How to discourage woodchucks from building a den near a home/barn

Asked September 28, 2020, 11:22 AM EDT

Good morning! My mom is having a major issue with woodchucks repeatedly burrowing holes/dens around a specific area around her home and her barn. We have tried a few things, including poison, filling holes with concrete, and cutting away shrubs, and it seems like there is something around that specific part of the home which attracts them. I found a website with some information (, including pouring ammonia down the tunnel. We are hoping that once we have no more activity to lay down chickenwire on the ground (held down with camping spikes) to discourage any more activity. Do any of the recommendations actually help or do you have other options? My mom is a little on the older side so trapping, etc. are not very practical for her.


3 Responses

Good morning,

Thanks for your inquiry. Unfortunately woodchucks are quite pervasive and they seem to return to preferred burrowing sites despite trapping/killing efforts (others take the place of trapped/killed individuals).

The methods you have already tried are many of the things I suggest to people with the same issue, so I'm afraid I don't have much to add to what you've already tried. Sustained trapping is often the most effective, but as you said, not practical in your situation.

You could try using repellents like predator urine, chemical repellents, and electronic (visual/noise) repellents. These repellents can also be combined and alternated to keep your local woodchucks from habituating to each repellent. Usually available at local garden/home stores. These may be worth trying, but don't seem to often have a sustained impact.

Your last note about laying down chicken wire is probably what I would recommend trying next. You can dig each burrow out about 1 foot deep, then cover the hole with 3' x 3' of wire fencing and bury the fencing securely to block the gophers from using their existing tunnels. If the problem area overall is small enough, you could do this along the entire area you're concerned about, but that may not be feasible.
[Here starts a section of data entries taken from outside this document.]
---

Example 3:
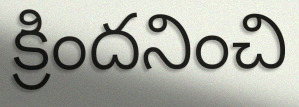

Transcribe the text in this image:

క్రిందనించి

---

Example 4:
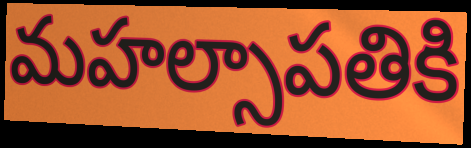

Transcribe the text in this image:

మహల్సాపతికి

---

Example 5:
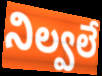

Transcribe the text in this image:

నిల్వలే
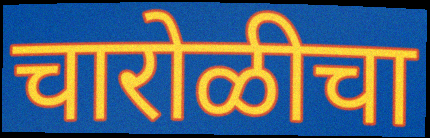
चारोळीचा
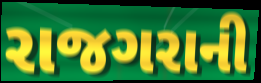
રાજગરાની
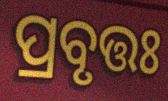
ପ୍ରବୃତ୍ତଃ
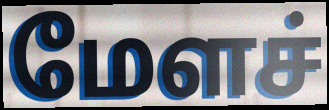
மேளச்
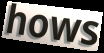
hows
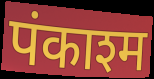
पंकाश्म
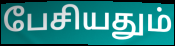
பேசியதும்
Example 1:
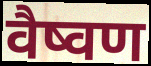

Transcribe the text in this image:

वैष्वण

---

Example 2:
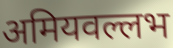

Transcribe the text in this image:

अमियवल्लभ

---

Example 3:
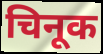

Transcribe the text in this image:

चिनूक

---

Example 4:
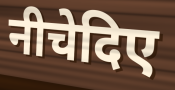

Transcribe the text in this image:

नीचेदिए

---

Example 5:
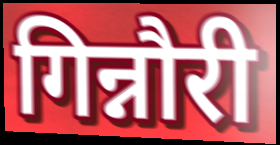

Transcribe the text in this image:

गिन्नौरी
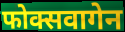
फोक्सवागेन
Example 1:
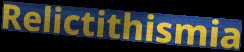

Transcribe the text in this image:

Relictithismia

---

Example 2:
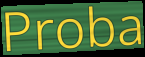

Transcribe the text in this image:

Proba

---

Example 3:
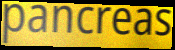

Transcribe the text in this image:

pancreas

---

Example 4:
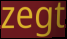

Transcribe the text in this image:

zegt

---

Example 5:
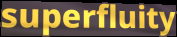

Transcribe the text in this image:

superfluity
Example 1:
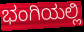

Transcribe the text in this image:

ಭಂಗಿಯಲ್ಲಿ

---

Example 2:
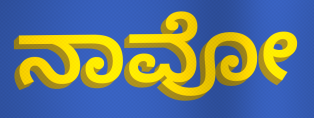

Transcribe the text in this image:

ನಾವೋ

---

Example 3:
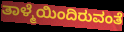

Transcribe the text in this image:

ತಾಳ್ಮೆಯಿಂದಿರುವಂತೆ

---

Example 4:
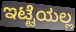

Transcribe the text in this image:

ಇಟ್ಟೆಯಲ್ಲ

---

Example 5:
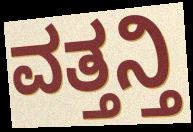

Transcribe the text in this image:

ವತ್ತನ್ತಿ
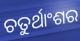
ଚତୁର୍ଥାଂଶର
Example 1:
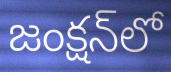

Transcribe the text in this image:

జంక్షన్‌లో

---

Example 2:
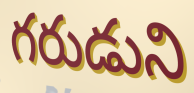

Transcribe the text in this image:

గరుడుని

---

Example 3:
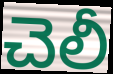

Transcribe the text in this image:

Keeping the area free of shrubs, debris, and plants they eat (garden fruits/vegetables) can also help the area appear less attractive to woodchucks.

Best of luck!

Clay: Thank you very much for the quick and insightful response. I (and my mom) greatly appreciate it! For the repellents, is there anything I should look for in the ingredient list which will help me determine if the product works? I also read that used cat litter may help.
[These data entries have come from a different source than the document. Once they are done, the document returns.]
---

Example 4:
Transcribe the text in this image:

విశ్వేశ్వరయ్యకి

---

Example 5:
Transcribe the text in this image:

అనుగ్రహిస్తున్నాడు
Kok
You're welcome and I hope some of these approaches will help. There aren't really any specific ingredients that are proven to work better than others and I think it often depends on the individual woodchuck (e.g., some are more risk adverse than others and will respond differently to different products). In my experience, for every person that says one repellent worked for them, there are 5 others that will say it did nothing! Unfortunately that means some trial and error may be necessary. This also relates to my previous comment about needing to switch methods every so often; woodchucks (and most animals) will habituate to newly perceived threats once they realize they never actually experience a risk for their behavior. So for example, you may start with trying used cat litter (especially if you have a cat!) and see if it works for a few weeks, then maybe switch to a commercial product, then to a different predator scent (e.g., coyote/fox urine), then back to cat litter. The idea here is to keep the perceived risk of predators novel to the woodchucks.

I have woodchucks around my house too and I'll say that their determination is impressive. I have two dogs that hunt them relentlessly and the woodchucks still seem to think burrowing under my shed is a good idea! So my repellent suggestions come with a bit of honesty that they likely won't be perfectly effective at keeping woodchucks away if they really want to burrow around your house/barn.